You get the sense this young team, picked by most pundits before the season to win no more than 70 games this season, is growing in confidence with every single win. The manager is noticing it.

“These guys expect to win,” Collins said. “When they take the field, they expect to beat you. And that means a lot. When you’ve got confidence, they don’t let some bad at bats affect them, they don’t let losing a game 14-7 affect them. They know the game’s over and the next day they’ve got to go out and play again. That, to me is what these guys are about. They don’t get too high when things are going good, and when things go bad, they forget it and move on.”

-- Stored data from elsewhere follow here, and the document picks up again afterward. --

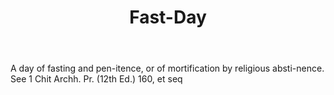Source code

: ---
title: Fast-Day
letter: F
permalink: "/definitions/bld-fast-day.html"
body: A day of fasting and pen-itence, or of mortification by religious absti-nence.
  See 1 Chit Archh. Pr. (12th Ed.) 160, et seq
published_at: '2018-07-07'
source: Black's Law Dictionary 2nd Ed (1910)
layout: post
---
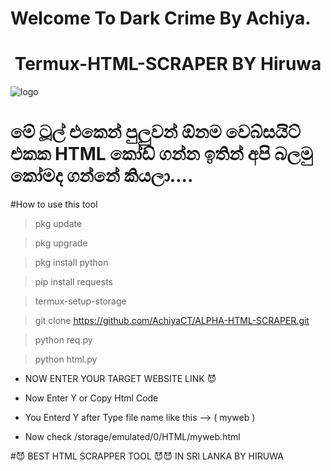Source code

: #                                 Welcome To Dark Crime By Achiya.

<h1 align="center"><b>Termux-HTML-SCRAPER BY Hiruwa </b></h1>

![logo](https://telegra.ph/file/04b502d6acab526bb6a6d.png)


# මේ ටූල් එකෙන් පුලුවන් ඕනම වෙබ්සයිට් එකක HTML කෝඩ් ගන්න ඉතින් අපි බලමු කෝමද ගන්නේ කියලා....

#How to use this tool

> pkg update

> pkg upgrade

> pkg install python

> pip install requests

> termux-setup-storage

> git clone https://github.com/AchiyaCT/ALPHA-HTML-SCRAPER.git

> python req.py

> python html.py

- NOW ENTER YOUR TARGET WEBSITE LINK 😈

- Now Enter Y or Copy Html Code

- You Enterd Y after Type file name like this --> ( myweb )

- Now check /storage/emulated/0/HTML/myweb.html


#😈 BEST HTML SCRAPPER TOOL 😈😈 IN SRI LANKA BY HIRUWA
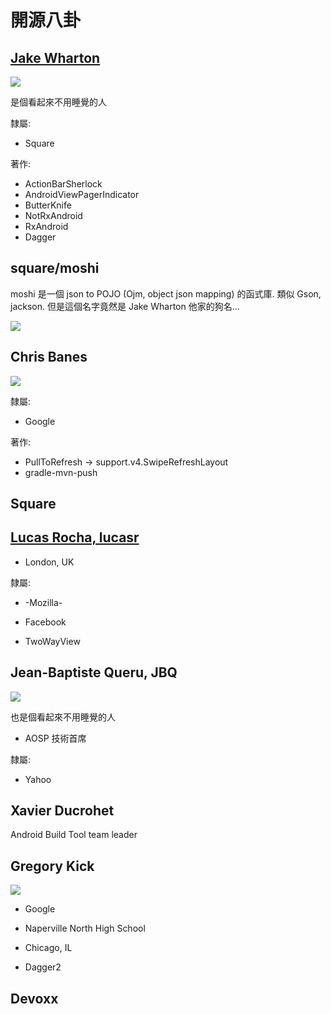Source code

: # 開源八卦

## [Jake Wharton](https://github.com/JakeWharton)

![](https://avatars2.githubusercontent.com/u/66577?v=3&s=400)

是個看起來不用睡覺的人

隸屬:

* Square

著作:

* ActionBarSherlock
* AndroidViewPagerIndicator
* ButterKnife
* NotRxAndroid
* RxAndroid
* Dagger

## square/moshi

moshi 是一個 json to POJO (Ojm, object json mapping) 的函式庫. 類似 Gson, jackson. 但是這個名字竟然是 Jake Wharton 他家的狗名...


![](https://pbs.twimg.com/profile_images/474396522386169856/bs16d1Gx_400x400.png)

## Chris Banes

![](https://avatars3.githubusercontent.com/u/227486?v=3&s=400)

隸屬:

* Google

著作:

* PullToRefresh -> support.v4.SwipeRefreshLayout
* gradle-mvn-push

## Square

## [Lucas Rocha, lucasr](https://github.com/lucasr)

* London, UK

隸屬:

* -Mozilla-
* Facebook

* TwoWayView

## Jean-Baptiste Queru, JBQ

![](http://www.androidheadlines.com/wp-content/uploads/2013/09/jean-baptiste-queru.jpg)

也是個看起來不用睡覺的人

* AOSP 技術首席

隸屬:

* Yahoo

## Xavier Ducrohet

Android Build Tool team leader

## Gregory Kick

![](https://avatars1.githubusercontent.com/u/2279476?v=3&s=460)
* Google

* Naperville North High School
* Chicago, IL

* Dagger2

## Devoxx
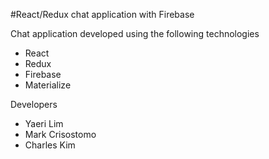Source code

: #React/Redux chat application with Firebase

Chat application developed using the following technologies
  - React
  - Redux
  - Firebase
  - Materialize
  
Developers 
  - Yaeri Lim
  - Mark Crisostomo
  - Charles Kim
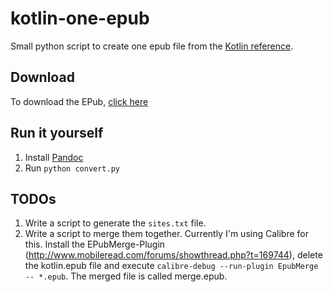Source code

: # kotlin-one-epub

Small python script to create one epub file from the [Kotlin reference](http://kotlinlang.org/docs/reference/).

## Download

To download the EPub, [click here](https://github.com/phxql/kotlin-one-epub/raw/master/kotlin.epub?raw=true)

## Run it yourself

1. Install [Pandoc](http://pandoc.org/installing.html)
1. Run `python convert.py`

## TODOs

1. Write a script to generate the `sites.txt` file.
1. Write a script to merge them together. Currently I'm using Calibre for this. Install the EPubMerge-Plugin (http://www.mobileread.com/forums/showthread.php?t=169744), delete the kotlin.epub file and execute `calibre-debug --run-plugin EpubMerge -- *.epub`. The merged file is called merge.epub.

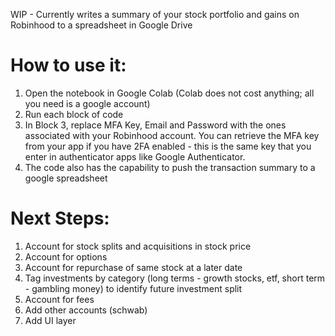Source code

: WIP - Currently writes a summary of your stock portfolio and gains on Robinhood to a spreadsheet in Google Drive

# How to use it:
1. Open the notebook in Google Colab (Colab does not cost anything; all you need is a google account)
2. Run each block of code
3. In Block 3, replace MFA Key, Email and Password with the ones associated with your Robinhood account. You can retrieve the MFA key from your app if you have 2FA enabled - this is the same key that you enter in authenticator apps like Google Authenticator.
4. The code also has the capability to push the transaction summary to a google spreadsheet

# Next Steps:
1. Account for stock splits and acquisitions in stock price
2. Account for options
3. Account for repurchase of same stock at a later date
4. Tag investments by category (long terms - growth stocks, etf, short term - gambling money) to identify future investment split
5. Account for fees
6. Add other accounts (schwab)
7. Add UI layer
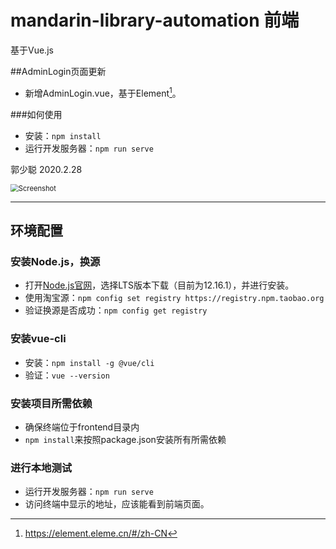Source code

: # mandarin-library-automation 前端

基于Vue.js

##AdminLogin页面更新

- 新增AdminLogin.vue，基于Element[^1]。

[^1]: https://element.eleme.cn/#/zh-CN

###如何使用

- 安装：`npm install`
- 运行开发服务器：`npm run serve`

郭少聪
2020.2.28

<img src="https://pic.guoshaocong.cn/uploads/big/bbd1b858930a17ddcb0a1ff69e78b482.jpg" alt="Screenshot" style="zoom:80%;" />

------


## 环境配置

### 安装Node.js，换源

- 打开[Node.js官网](https://nodejs.org/en/)，选择LTS版本下载（目前为12.16.1），并进行安装。
- 使用淘宝源：`npm config set registry https://registry.npm.taobao.org`
- 验证换源是否成功：`npm config get registry`

### 安装vue-cli

- 安装：`npm install -g @vue/cli`
- 验证：`vue --version`

### 安装项目所需依赖

- 确保终端位于frontend目录内
- `npm install`来按照package.json安装所有所需依赖

### 进行本地测试

- 运行开发服务器：`npm run serve`
- 访问终端中显示的地址，应该能看到前端页面。
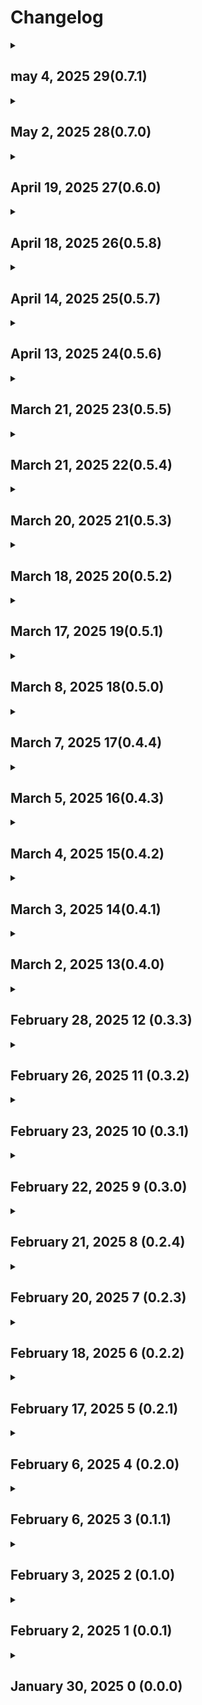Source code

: <h1>Changelog</h1>
<details>
  <summary>
    <h2>may 4, 2025 29(0.7.1)</h2>
  </summary>
  <ul>
    <li>
      Launch Schedule
      <ul>
        <li>
          SpaceX
          <ul>
            <li>Added Axiom Mission 4 launch</li>
          </ul>
        </li>
      </ul>
    </li>
  </ul>
  <ul>
    <li>
      Home Page
      <ul>
        <li>
          News
          <ul>
            <li>Added two cards</li>
          </ul>
        </li>
      </ul>
    </li>
  </ul>
</details>

<details>
  <summary>
    <h2>May 2, 2025 28(0.7.0)</h2>
  </summary>
  <ul>
    <li>
      Rockets
        <ul>
          <li>
            Added more NASA rockets
              <ul>
                <li>Added Little Joe II rocket</li>
                <li>Added Titan IIIC rocket</li>
                <li>Added Saturn 1B rocket</li>
                <li>Added Saturn V rocket</li>
              </ul>
          </li>
        </ul>
    </li>
    <li>
      Launches
        <ul>
          <li>
            Updated Arianespace launch schedule
              <ul>
                <li>Removed Biomass launch</li>
              </ul>
          </li>
          <ul>
            <li>
              Updated NASA launch schedule
                <ul>
                  <li>Removed CRS-32 launch</li>
                  <li>Updated Axiom Mission 4 launch date</li>
                  <li>Updated NIZAR launch date</li>
                </ul>
            </li>
            <li>
              Updated SpaceX launch schedule
                <ul>
                  <li>Removed Dragon CRS-32</li>
                </ul>
            </li>
            <li>
              Updated ULA launch schedule
                <ul>
                  <li>Removed Project Kuiper launch</li>
                </ul>
            </li>
          </ul>
        </ul>
    </li>
  </ul>
</details>

<details>
  <summary>
    <h2>April 19, 2025 27(0.6.0)</h2>
  </summary>
  <ul>
    <li>
      Rockets
        <ul>
          <li>
            Added more NASA rockets
              <ul>
                <li>Added Atlas-Agena rocket</li>
                <li>Added Thor-Ablestar rocket</li>
                <li>Added Thor-Delta rocket</li>
                <li>Added Mercury-Redstone rocket</li>
                <li>Added Mercury-Atlas rocket</li>
                <li>Added Saturn I rocket</li>
                <li>Added Atlas-Centaur rocket</li>
              </ul>
          </li>
        </ul>
    </li>
  </ul>
</details>

<details>
  <summary>
    <h2>April 18, 2025 26(0.5.8)</h2>
  </summary>
  <ul>
    <li>
      Launches
        <ul>
          <li>Updated Blue Origin launch schedule</li>
          <li>Updated NASA launch schedule</li>
          <li>Updated SpaceX launch schedule</li>
          <li>Updated United Launch Alliance launch schedule</li>
        </ul>
    </li>
    <li>
      Starship
        <ul>
          <li>Updated Test Flight 9 page</li>
        </ul>
    </li>
  </ul>
</details>

<details>
  <summary>
    <h2>April 14, 2025 25(0.5.7)</h2>
  </summary>
  <ul>
    <li>
      Launches
        <ul>
          <li>Updated Roscosmos launches</li>
          <li>Updated SpaceX launches</li>
        </ul>
    </li>
  </ul>
</details>

<details>
  <summary>
    <h2>April 13, 2025  24(0.5.6)</h2>
  </summary>
  <ul>
    <li>
      Launches
        <ul>
          <li>Updated NASA launches</li>
          <li>Updated SpaceX launches</li>
          <li>Updated Northrop Grumman launches</li>
        </ul>
    </li>
  </ul>
</details>

<details>
  <summary>
    <h2>March 21, 2025 23(0.5.5)</h2>
  </summary>
  <ul>
    <li>
      Launches
        <ul>
          <li>Updated Arianespace launches</li>
          <li>Updated Blue Origin launches</li>
          <li>Updated NASA launches</li>
          <li>Updated Rocket Lab launches</li>
          <li>Updated Roscosmos launches</li>
          <li>Updated SpaceX launches</li>
        </ul>
    </li>
  </ul>
</details>

<details>
  <summary>
  <h2>March 21, 2025 22(0.5.4)</h2>
  </summary>
<ul>
  <li>
    Home Page
      <ul>
        <li>Shrunk text on news card to fit text better</li>
        <li>Updated News</li>
      </ul>
  </li>
  <li>
    Launch Page
      <ul>
        <li>Updated SpaceX launches</li>
      </ul>
  </li>
  <li>
    About Page
      <ul>
        <li>Updated Initial release date</li>
      </ul>
  </li>
</ul>
</details>

<details>
  <summary>
    <h2>March 20, 2025 21(0.5.3)</h2>
  </summary>
  <ul>
    <li>
      Launches
        <ul>
          <li>Updated SpaceX launch schedule</li>
        </ul>
    </li>
    <li>
      Home Page
        <li>
          Updated News
        </li>
    </li>
  </ul>
</details>

<details>
  <summary>
    <h2>March 18, 2025 20(0.5.2)</h2>
  </summary>
  <ul>
    <li>
      Launches
        <ul>
          <li>Updated Rocket Lab launch schedule</li>
          <li>Updated SpaceX launch schedule</li>
        </ul>
    </li>
    <li>
      Home Page
        <ul>
          <li>Updated News section</li>
        </ul>
    </li>
    <li>
      Navigation
        <ul>
          <li>Changed Updates Icon from clock to newspaper</li>
        </ul>
    </li>
    <li>
      Updates Page
        <ul>
          <li>Added Update</li>
        </ul>
    </li>
  </ul>
</details>

<details>
  <summary>
    <h2>March 17, 2025 19(0.5.1)</h2>
  </summary>
  <ul>
    <li>
      Launch Schedules
        <ul>
          <li>Updated NASA launch schedule</li>
          <li>Updated SpaceX launch schedule</li>
        </ul>
    </li>
  </ul>
</details>

<details>
  <summary>
    <h2>March 8, 2025 18(0.5.0)</h2>
  </summary>
  <ul>
    <li>
      Launch page
        <ul>
          <li>Updated NASA launch schedule</li>
          <li>Updated SpaceX launch schedule</li>
        </ul>
    </li>
       <li>
         Starship
       </li>
        <ul>
          <li>Added Starship rocket statistics</li>
          <li>Added flight 9 page</li>
        </ul>
    </li>
    <li>
      Landing page
        <ul>
          <li>Added Starship IFT-9 to featured launches section</li>
          <li>Removed Starship IFT-9 from features launches section</li>
          <li>Removed something from news section</li>
        </ul>
    </li>
    <li>
      Events page
        <ul>
          <li>Removed Events page
            <ul>
              <li>Too much for me to update</li>
          </li>
        </ul>
    </li>
  </ul>
</details>

<details>
  <summary>
    <h2>March 7, 2025 17(0.4.4)</h2>
  </summary>
  <ul>
    <li>
      Landing page
      <ul>
        <li>Fixed issue for an image not loading on the news section</li>
    </li>
      </ul>
  </ul>
  <ul>
    <li>
      Updates page
      <ul>
        <li>Text align for titles <strong>should</strong> be fixed</li>
      </ul>
    </li>
  </ul>
  <ul>
    <li>
      Launch schedules
        <ul>
          <li>Updated Arianespace</li>
          <li>Updated NASA</li>
          <li>Updated SpaceX</li>
    </li>
        </ul>
  </ul>
  <ul>
    <li>
      Starship Test Flight 8
      <ul>
        <li>Added post flight information</li>
      </ul>
    </li>
  </ul>
  <ul>
    <li>
      VIPER
        <ul>
          <li>Spell check</li>
        </ul>
    </li>
  </ul>
</details>

<details>
  <summary>
    <h2>March 5, 2025 16(0.4.3)
  </summary>
  <ul>
    <li>
      Landing Page
      <ul>
        <li>Added a news update</li>
      </ul>
    </li>
    <li>
      Launch page
        <ul>
          <li>Updated SpaceX launch information</li>
          <li>Updated NASA launch information</li>
        </ul>
    </li>
    <li>
      Updates page
      <ul>
        <li>Added an Update</li>
        <li>Centered title on March 3, 2025 update</li>
      </ul>
    </li>
  </ul>
</details>

<details>
  <summary>
    <h2>March 4, 2025 15(0.4.2)</h2>
  </summary>
  <ul>
    <li>Updated launch information</li>
    <li>Updated event information</li>
  </ul>
</details>

<details>
  <summary>
    <h2>March 3, 2025 14(0.4.1)</h2>
  </summary>
  <ul>
    <li>Updated launch information</li>
    <li>Updated event information</li>
    <li>Updated news information</li>
    <li>Last updated section on about page now links directly to this changelog within Github when clicked on</li>
  </ul>
</details>

<details>
  <summary>
    <h2>March 2, 2025 13(0.4.0)</h2>
  </summary>
  <p>This update includes new icons and a page. In the navigation bar, I added costom icons to better fit the content in the navigation. The Artemis one I made myself from scratch. Another page added is the Rovers page which will give you information about different rovers from various agencies/providers. Right now, VIPER is the only avaliable one, but more will come with future updates.</p>
  <ul>
    <li>Updated launch information</li>
    <li>Added costom icons in navigation drawer</li>
    <li>Updated Updates page</li>
    <li>Added three new pages
      <ol>
        <li>Rovers</li>
        <li>NASA Rovers</li>
        <li>VIPER</li>
      </ol>
    </li>
    <li>Added button so users can sign the petition to save VIPER</li>
    <li>Added legend in About page
      <ul>
        <li>This will help users understand what each symbol means (etc. Status circle colors)</li>
      </ul>
    </li>
  </ul>
</details>

<details>
  <summary>
    <h2>February 28, 2025 12 (0.3.3)</h2>
  </summary>
  <p>• Updated launch information</p>
  <p>• Updated Event information</p>
  <p>• Updated Starship Test Flight 8 page</p>
</details>

<details>
  <summary>
    <h2>February 26, 2025 11 (0.3.2)</h2>
  </summary>
  <p>• Updated launch information</p>
</details>


<details>
  <summary>
    <h2>February 23, 2025 10 (0.3.1)</h2>
  </summary>
  <p>• Updated launch information</p>
  <P>• Finished adding all events to Event page</P>
</details>

<details>
  <summary><h2>February 22, 2025 9 (0.3.0)</summary>
  <p>Welcome to update 0.3.0. Another feature that was added is the Events page. That page will show events like landings, conferences, and flybys. You can click on the card to learn more about the event.</p>
  <p>• Changed Changelog to redirect to a new changelog page in GitHub</p>
  <p>• Updated launch information</p>
  <p>• Added Events Page</p>
</details>

<details>
  <summary><h2>February 21, 2025 8 (0.2.4)</h2></summary>
  <p>• Updated launch information</p>
  <p>• Updated News section on Home page</p>
</details>

<details>
  <summary><h2>February 20, 2025 7 (0.2.3)</h2></summary>
  <p>• Updated launch information</p>
  <p>• Updated Starship IFT-8 page</p>
  <p>• Updated News section on Home page</p>
</details>

<details>
  <summary><h2>February 18, 2025 6 (0.2.2)</summary>
    <p>I moved the page files into folders to make it easier to find spacific files. It doesn't affect how the app works, it just makes it so I can find an individual file better. Let me know if you encounter any problems.</p>
    <p>• Updated launch information</p>
    <p>• Moved app files into folders to make it easier for me to find</p>
</details>

<details>
  <summary><h2>February 17, 2025 5 (0.2.1)</h2></summary>
  <p>• Updated launch information</p>
  <p>• Updated Starship Flight 8 page</p>
  <p>• Updated About page</p>
</details>

<details>
  <summary><h2>February 6, 2025 4 (0.2.0)</h2></summary>
    <p>• Decreased font size for a card in News section to fit text in the entire card</p>
    <p>• Updated launch information</p>
    <p>• Added new card on News section</p>
    <p>• Changed how version titles appear on Changelog page</p>
    <p>• Added Updates page</p>
</details>

<details>
  <summary><h2>February 6, 2025 3 (0.1.1)</h2></summary>
    <p>Sorry for the update delay, version 0.1.1 is here now.</p>
    <p>• Updated launch information</p>
    <p>• Updated Nwes section on home page</p>
    <p>• Increased font size for vresion titles in Changelog page</p>
</details>

<details>
  <summary><h2>February 3, 2025 2 (0.1.0)</h2></summary>
  <p>• Decreased font size for version titles</p>
  <p>• Updated some launch information</p>
  <p>• Redesigned Links section in About page</p>
  <p>• Decreased title font sizes for Artemis II-VI, Starship-IFT 1-8, and Starship HLS</p>
  <p>• Fixed image not loading for Starship Test Flight 6 page</p>
</details>

<details>
  <summary><h2>February 2, 2025 1 (0.0.1)</h2></summary>
  <p>• Changed CSO-3 launch</p>
  <p>• Updated launch schedules</p>
  <p>• Made X-t9 card clickable in Featured Missions</p>
  <p>• Shrunk font sizes on title app bars</p>
  <p>• Shrunk banner titles for Starship test flight missions and some other rockets</p>
  <p>• Fixed images not loading for Artemis IV and Ariane Next</p>
  <p>• Made Artemis II card clickable</p>
</details>

<details>
  <summary><h2>January 30, 2025 0 (0.0.0)</h2></summary>
  <p>Initial beta release is finally here! Sorry for the wait, so many problems were encountered when trying to release it. Any feedback will be appreciated.</p>
  <p>• Updated Home page</p>
  <p>• Updated Launch page</p>
  <p>• Added side navigation</p>
  <P>• Added Home page</P>
  <p>• Added Launch page</p>
  <p>• Added Livestream page</p>
  <p>• Added Changelog page</p>
  <p>• Added About page</p>
  <p>• Added NASA launch page</p>
  <p>• Added SpaceX launch page</p>
  <p>• Added Roscosmos launch page</p>
  <p>• Added ULA launch page</p>
  <p>• Added RocketLab launch page</p>
  <p>• Added Blue Origin launch page</p>
  <p>• Added Arianespace launch page</p>
  <p>• Added Artemis section and navigation</p>
  <p>• Added ARtemis missions I-VI</p>
  <p>• Added external links to cards on schedule pages</p>
  <p>• Added Image Carousels</p>
  <p>• Added Starship missions 1-8</p>
  <p>• Added Starship Human Landing System</p>
  <p>• Added Starship to navigation</p>
  <p>• Added Rockets page to navigation</p>
  <p>• Added the Ariane rocket family</p>
  <p>• Added bottom navigation bar to Starship page</p>
  <p>• Added ATlas-Able rocket to NAA Rockets page</p>
  <p>• Added Vega C rocket</p>
  <p>• Redesigned launch page</p>
  <p>• Redesigned About page</p>
  <p>• Redesigned Changelog page</p>
  <p>• REdesigned Home page</p>
  <p>• Shrunk image carousels on home page</p>
  <p>• Changed image reference names, so I could load it in the Android emulator</p> Changed the image for Starship IFT-7
</details>
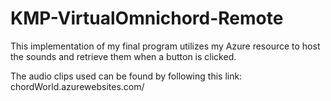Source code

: # KMP-VirtualOmnichord-Remote

This implementation of my final program utilizes my Azure resource to host the sounds and retrieve them when a button is clicked.


The audio clips used can be found by following this link: chordWorld.azurewebsites.com/


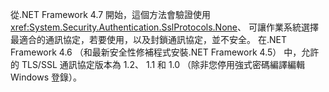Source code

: 從.NET Framework 4.7 開始，這個方法會驗證使用<xref:System.Security.Authentication.SslProtocols.None>、 可讓作業系統選擇最適合的通訊協定，若要使用，以及封鎖通訊協定，並不安全。 在.NET Framework 4.6 （和最新安全性修補程式安裝.NET Framework 4.5） 中，允許的 TLS/SSL 通訊協定版本為 1.2、 1.1 和 1.0 （除非您停用強式密碼編譯編輯 Windows 登錄）。
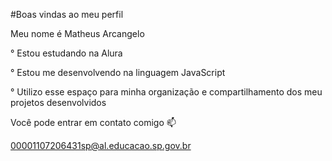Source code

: #Boas vindas ao meu perfil 

Meu nome é Matheus Arcangelo


° Estou estudando na Alura


° Estou me desenvolvendo na linguagem JavaScript


° Utilizo esse espaço para minha organização e compartilhamento dos meu projetos desenvolvidos



Você pode entrar em contato comigo 📫

00001107206431sp@al.educacao.sp.gov.br
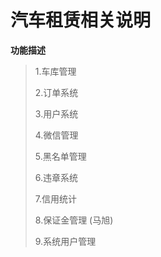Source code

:# 汽车租赁相关说明
**功能描述**

> 1.车库管理
> 
> 2.订单系统
> 
> 3.用户系统
> 
> 4.微信管理
> 
> 5.黑名单管理
> 
> 6.违章系统
> 
> 7.信用统计
> 
> 8.保证金管理 (马旭)
> 
> 9.系统用户管理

Dickey needed a bit of help from the bullpen to finish this one. Tim Byrdak got two outs to finish the eighth and Francisco pitched the ninth for his 13th save. Dickey gave up three hits, walked one and hit a batter in 7 1/3 innings.

“The knuckleball is a funny thing. It’s very enigmatic,” Dickey said. “Overall, I felt pretty good with where it’s at.”

Taking advantage of Padres starting pitcher Edinson Volquez’s wildness in the first, the Mets added to their major league-leading total of runs scored with two outs. After retiring the first two batters, Volquez walked David Wright. Wright stole second and advanced to third on a wild pitch on ball four to Lucas Duda. Murphy then lined a single to right-center for the lead.

Banner Day used to be an annual event for Mets fans, who had been bringing bedsheets and signs to the games with all kinds of supportive messages for their beloved Mets players. Fans were allowed to walk along the outskirts of the field, displaying their creative flair and passion for their team, with the winner getting a terrific prize, such as a 19-inch color television back in 1965. As quaint a prize as that may seem today, it was a big deal 47-years ago.

Today’s winning banner, an homage to Mike Piazza’s famous home run the night after the terrorist attacks on the World Trade Center, won the creators, two mid-twenties students, an all-expense paid trip to Port St. Lucie, Florida next year to visit the Mets at their spring training site.